*WHAT IS NEEDED*.
Please filter the listing below and copy out the lines that hold "original".

======

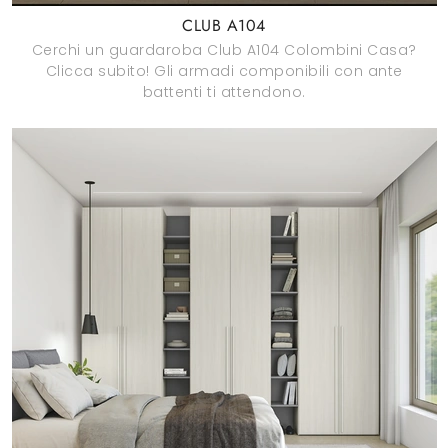
CLUB A104
Cerchi un guardaroba Club A104 Colombini Casa?
Clicca subito! Gli armadi componibili con ante
battenti ti attendono.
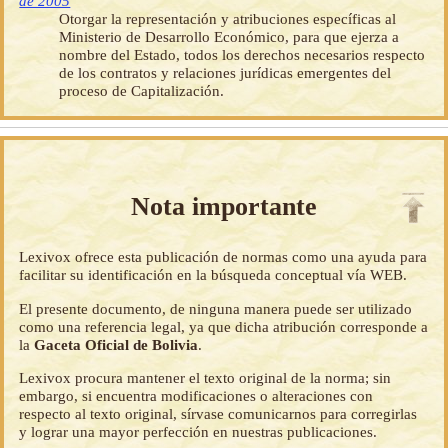
de 2005
Otorgar la representación y atribuciones específicas al
Ministerio de Desarrollo Económico, para que ejerza a
nombre del Estado, todos los derechos necesarios respecto
de los contratos y relaciones jurídicas emergentes del
proceso de Capitalización.
Nota importante
Lexivox ofrece esta publicación de normas como una ayuda para
facilitar su identificación en la búsqueda conceptual vía WEB.
El presente documento, de ninguna manera puede ser utilizado
como una referencia legal, ya que dicha atribución corresponde a
la
Gaceta Oficial de Bolivia
.
Lexivox procura mantener el texto original de la norma; sin
embargo, si encuentra modificaciones o alteraciones con
respecto al texto original, sírvase comunicarnos para corregirlas
y lograr una mayor perfección en nuestras publicaciones.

======

*COMPLETED TASK*.
Lexivox procura mantener el texto original de la norma; sin
respecto al texto original, sírvase comunicarnos para corregirlas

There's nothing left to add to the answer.